Corn was up 2 1/2 cents in the July contract and up 2 1/4 cents in the December. Soybeans were up 1 3/4 cents in the July contract and up 1/2 cent in the November. Wheat closed up 9 3/4 cents in the July Chicago contract, up 9 1/4 cents in the July Kansas City and up 3 cents in the July Minneapolis contract.
The June U.S. dollar index is down 0.20 at 90.50. June gold is up $10.00 at $1,334.00 while May silver is up 11 cents and May copper is up $0.0215. The Dow Jones Industrial Average is down 525 points at 23,923. June crude oil is down $0.86 at $67.78. June heating oil is down $0.0124 while June RBOB gasoline is down $0.0231 and June natural gas is up $0.034.

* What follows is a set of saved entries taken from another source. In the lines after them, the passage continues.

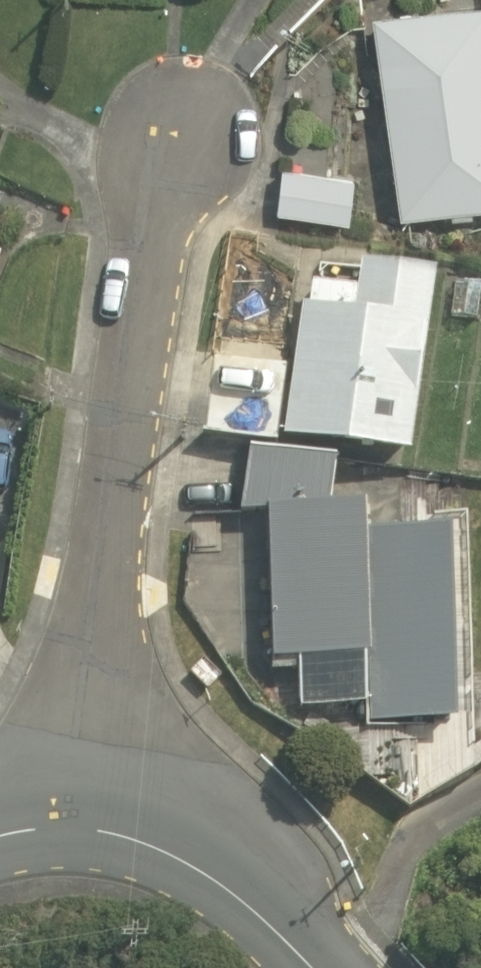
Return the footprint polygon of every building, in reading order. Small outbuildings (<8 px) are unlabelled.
[(363,21),(403,232),(480,217),(480,0),(471,0),(363,21)] [(280,168),(276,216),(348,222),(351,175),(280,168)] [(10,182),(0,178),(0,211),(10,182)] [(8,248),(0,245),(0,273),(8,248)] [(433,272),(359,260),(355,287),(311,281),(308,304),(299,303),(281,437),(408,454),(433,272)] [(285,360),(210,349),(200,435),(275,446),(285,360)] [(266,528),(269,665),(368,663),(369,733),(457,731),(453,524),(266,528)]
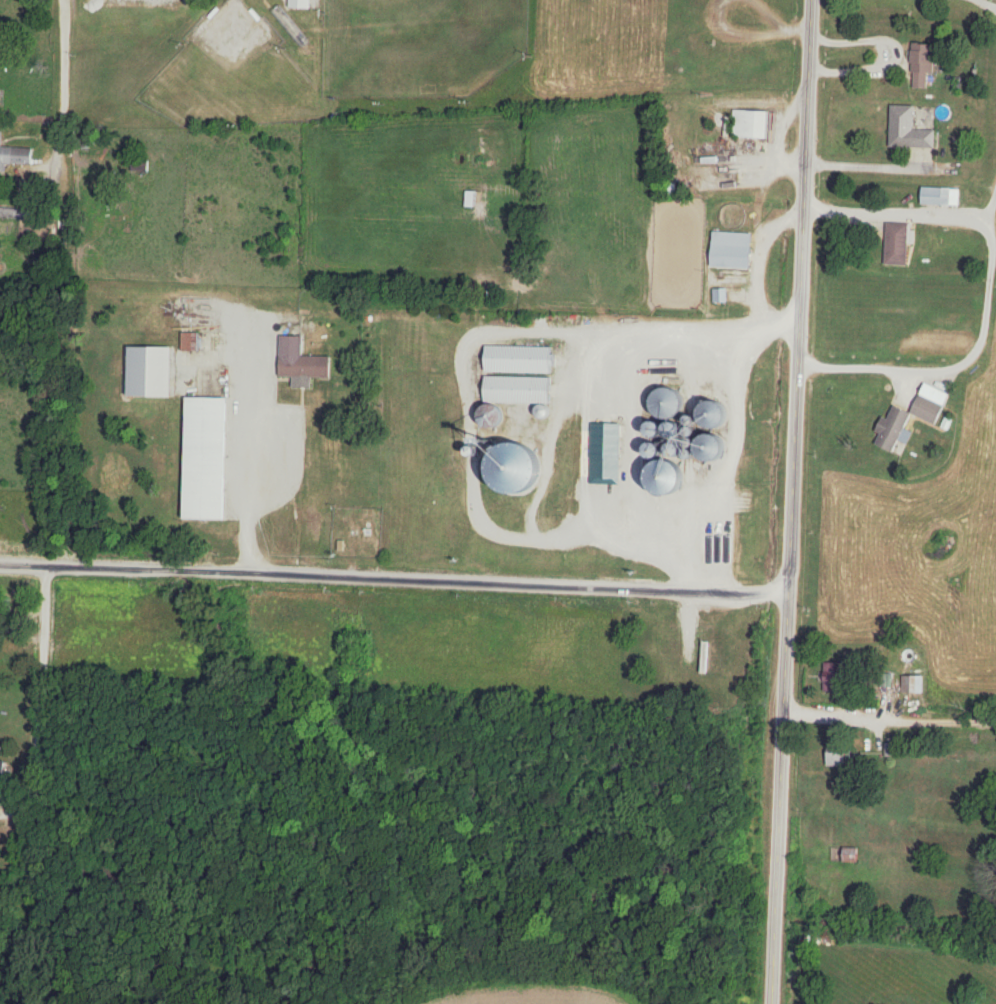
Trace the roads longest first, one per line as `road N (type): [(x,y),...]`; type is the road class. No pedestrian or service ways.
road 1 (residential): [(786,589),(719,598),(645,585),(41,566)]
road 2 (residential): [(783,693),(812,0)]
road 3 (residential): [(275,571),(274,327),(245,316),(142,308),(88,283),(74,268),(61,170)]
road 4 (residential): [(783,693),(774,1003)]
road 5 (residential): [(24,794),(34,745),(41,566)]
road 6 (residential): [(61,170),(67,0)]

July corn closed up 2 1/2 cents at $3.90, trying to hold firm on Tuesday with bullish influence from wheat after roughly two weeks of falling prices. Late Monday, USDA said corn was 5% planted, down from the five-year average of 14%. While the slow start is a concern, the current forecast for warmer temperatures ahead looks much better for corn's planting prospects the next few weeks. In Brazil, the second corn crop was doing well until recently, but now has hit a patch of dry weather with no relief expected in the seven-day forecast. On the demand side of the market, U.S. corn shipments have picked up recently, but are down 20% from a year ago. Ethanol production has held roughly steady above a million barrels a day. Fundamentally, the outlook for corn prices remains neutral with the uncertainty of a new growing season ahead. Technically, the trend remains sideways in May corn and up in new-crop corn although prices have fallen back from their April high. DTN's National Corn Index closed at $3.47 Monday, down from its highest prices since June 2016 and priced 31 cents below the May contract. In outside markets, most commodities are mixed while the Dow is down 525 points, reflecting concerns about the trend of rising interest rates.

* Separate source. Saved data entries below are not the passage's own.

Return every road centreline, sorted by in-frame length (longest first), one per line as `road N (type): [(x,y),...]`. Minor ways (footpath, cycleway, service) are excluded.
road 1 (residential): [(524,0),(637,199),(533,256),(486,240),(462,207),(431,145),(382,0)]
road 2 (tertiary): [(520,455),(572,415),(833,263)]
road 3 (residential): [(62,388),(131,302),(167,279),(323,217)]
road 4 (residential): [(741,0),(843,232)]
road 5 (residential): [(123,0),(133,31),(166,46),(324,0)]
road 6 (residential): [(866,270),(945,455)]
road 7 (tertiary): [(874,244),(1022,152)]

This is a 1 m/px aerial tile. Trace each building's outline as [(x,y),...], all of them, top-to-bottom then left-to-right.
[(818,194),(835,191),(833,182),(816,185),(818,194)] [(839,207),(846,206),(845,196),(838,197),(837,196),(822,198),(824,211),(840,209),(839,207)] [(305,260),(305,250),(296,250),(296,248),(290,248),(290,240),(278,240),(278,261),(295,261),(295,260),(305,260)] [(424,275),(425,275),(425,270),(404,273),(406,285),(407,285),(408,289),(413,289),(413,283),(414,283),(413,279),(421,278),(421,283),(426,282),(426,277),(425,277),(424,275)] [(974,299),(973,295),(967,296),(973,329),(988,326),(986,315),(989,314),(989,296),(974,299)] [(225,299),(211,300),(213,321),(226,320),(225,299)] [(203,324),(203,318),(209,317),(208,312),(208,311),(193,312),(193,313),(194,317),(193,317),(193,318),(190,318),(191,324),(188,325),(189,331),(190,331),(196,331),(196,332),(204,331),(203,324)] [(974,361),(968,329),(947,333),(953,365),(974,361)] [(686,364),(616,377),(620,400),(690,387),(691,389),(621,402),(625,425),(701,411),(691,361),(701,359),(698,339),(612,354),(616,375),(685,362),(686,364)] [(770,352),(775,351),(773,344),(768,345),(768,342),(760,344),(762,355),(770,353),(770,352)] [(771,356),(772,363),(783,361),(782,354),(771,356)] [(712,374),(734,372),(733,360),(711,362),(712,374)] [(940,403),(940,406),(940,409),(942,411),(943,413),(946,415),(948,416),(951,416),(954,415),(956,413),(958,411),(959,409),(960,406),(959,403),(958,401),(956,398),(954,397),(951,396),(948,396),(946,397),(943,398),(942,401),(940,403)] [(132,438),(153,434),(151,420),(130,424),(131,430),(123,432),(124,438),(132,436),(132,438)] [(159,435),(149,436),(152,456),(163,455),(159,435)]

July soybeans closed up 1 3/4 cents at $10.34, helped by modest commercial buying after a week and a half of lower prices. Late Monday, USDA said 2% of soybeans were planted, mostly in southern states and on pace with the five-year average. Now that temperatures are warming, corn planting will soon pick up across the Midwest and that should ease concerns about a possible late-season push for more soybean acres. Otherwise, the main concern for soybean prices continues to be the lack of demand from China. According to Dow Jones, China's soybean imports from the U.S. were down 21% in the first quarter of 2018 from a year ago soybean while imports from Brazil were up 129% -- two numbers that say much about the predicament of this year's split market for soybeans. Outside the U.S., the fundamental outlook for soybean prices is much more bullish with Argentina's drought forcing China to bid up Brazil's soybean prices. Here in the U.S., the fundamental outlook is neutral to bearish for old-crop soybean prices while China keeps its purchases minimal. USDA did mention early Tuesday that 4.8 million bushels (mb) (130,000 metric tons) of U.S. soybeans were sold to Argentina, 2.2 mb (60,000 mt) of which were for the current season. Technically, the trend is sideways in old-crop soybeans with concerns of failing momentum. In new-crop soybeans, the trend is up, but currently stalled. DTN's National Soybean Index closed at $9.52 Monday, up from its March low and priced 69 cents below the May contract.
July Chicago wheat closed up 9 3/4 cents and July Kansas City wheat was up 9 1/4 cents at $5.12, helped by light commercial buying, which happened in spite of light showers in western Kansas and southern Nebraska. Light to moderate rain amounts are still possible in the southwestern Plains on Wednesday, but drought remains the predominant concern of the region. Late Monday, USDA said 13% of winter wheat was headed and 31% was rated good to excellent, the same as last week. DTN's Winter Wheat Condition Index inched up to 48, suggesting the worst winter wheat conditions for this time of year since 2011. In Kansas, 49% of the winter wheat crop was rated either poor or very poor. USDA also said 3% of spring wheat was planted, down from the five-year average of 25% and still mostly confined to the Pacific Northwest. Sep Minneapolis wheat closed up 4 1/4 cents with commercial buyers offering support after three consecutive days of falling prices, linked to hope for better planting conditions ahead. Fundamentally, the outlook for wheat prices remains bearish while most other wheat regions are doing well, dry conditions in Australia being the lone exception. Technically, the trends remain sideways for all three wheats with prices near the lower end of their ranges. DTN's National SRW index closed at $4.32 Monday, near the middle of its range in April and 29 cents below the May contract. DTN's HRW index closed at $4.44, also in the middle of its April range.